Brewer’s expertise is in retail, and her exit comes as Walgreens aims to focus more on health care, said Neil Saunders, managing director of GlobalData. Retail, he said, hasn’t been a driver of growth for the company.

Shares of Walgreens are down 32% so far this year. Walgreens slashed its full-year profit guidance in June, warning of softening consumer spending and a pullback in demand for Covid vaccines.

Oil prices hit 10-month high

Global oil prices climbed above $92 a barrel on Tuesday for the first time in nearly 10 months, reports my colleague Matt Egan. The climb came as the energy market feared for supply disruptions caused by catastrophic flooding in Libya.

Brent crude, the world benchmark, jumped nearly 2% to an intraday high of $92.38 a barrel. That’s the highest price since November 17, 2022. US oil prices popped 2.3% to as much as $89.29 a barrel, also the highest level since November.
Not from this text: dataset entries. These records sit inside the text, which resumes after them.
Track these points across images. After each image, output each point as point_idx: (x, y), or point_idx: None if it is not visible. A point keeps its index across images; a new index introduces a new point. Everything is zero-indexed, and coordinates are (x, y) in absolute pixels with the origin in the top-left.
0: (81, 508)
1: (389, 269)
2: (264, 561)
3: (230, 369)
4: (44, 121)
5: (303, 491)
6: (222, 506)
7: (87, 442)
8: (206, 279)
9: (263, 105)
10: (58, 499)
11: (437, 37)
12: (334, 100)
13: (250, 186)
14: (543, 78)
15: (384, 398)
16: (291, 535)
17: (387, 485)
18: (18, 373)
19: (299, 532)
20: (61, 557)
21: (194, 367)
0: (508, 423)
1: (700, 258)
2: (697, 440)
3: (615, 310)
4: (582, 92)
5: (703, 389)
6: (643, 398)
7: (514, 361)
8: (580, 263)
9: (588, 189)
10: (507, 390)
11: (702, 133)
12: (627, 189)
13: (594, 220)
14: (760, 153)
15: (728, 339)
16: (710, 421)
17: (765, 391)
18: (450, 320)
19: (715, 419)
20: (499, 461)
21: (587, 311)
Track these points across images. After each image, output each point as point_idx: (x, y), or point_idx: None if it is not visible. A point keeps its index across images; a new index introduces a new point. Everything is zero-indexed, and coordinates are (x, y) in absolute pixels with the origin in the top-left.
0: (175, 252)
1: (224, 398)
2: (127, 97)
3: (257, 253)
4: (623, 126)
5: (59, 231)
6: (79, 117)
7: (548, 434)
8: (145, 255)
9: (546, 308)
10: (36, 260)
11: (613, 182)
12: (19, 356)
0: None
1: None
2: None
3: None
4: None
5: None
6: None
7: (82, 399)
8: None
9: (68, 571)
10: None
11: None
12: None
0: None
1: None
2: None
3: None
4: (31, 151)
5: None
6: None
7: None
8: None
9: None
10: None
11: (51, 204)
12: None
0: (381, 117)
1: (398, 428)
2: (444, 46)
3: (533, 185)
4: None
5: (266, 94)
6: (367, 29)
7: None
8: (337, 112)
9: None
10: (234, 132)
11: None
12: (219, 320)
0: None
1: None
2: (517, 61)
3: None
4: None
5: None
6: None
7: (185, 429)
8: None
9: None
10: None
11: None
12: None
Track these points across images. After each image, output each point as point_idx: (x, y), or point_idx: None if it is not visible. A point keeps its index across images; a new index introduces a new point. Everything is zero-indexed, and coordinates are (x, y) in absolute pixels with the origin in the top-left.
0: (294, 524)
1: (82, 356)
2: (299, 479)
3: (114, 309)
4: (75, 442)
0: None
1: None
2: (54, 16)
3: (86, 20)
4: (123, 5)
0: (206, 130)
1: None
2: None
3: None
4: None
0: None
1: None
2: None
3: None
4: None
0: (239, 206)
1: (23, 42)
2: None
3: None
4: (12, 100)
The latest rally for oil prices will continue to push up prices at the pump for consumers and add to inflation across the US economy.

Analysts blamed the price surge on the deadly flooding in Libya, which will temporarily disrupt oil exports from that OPEC nation. It produced about 1 million barrels of oil per day in August, according to OPEC.

“Libya has a number of ports that are not able to export,” said Matt Smith, lead oil analyst for the Americas at Kpler. “It’s one more thing adding to the bullish side of the ledger for crude.”

The Libyan flooding comes just a week after Russia and Saudi Arabia sent oil prices climbing by announcing plans to extend their aggressive supply cuts.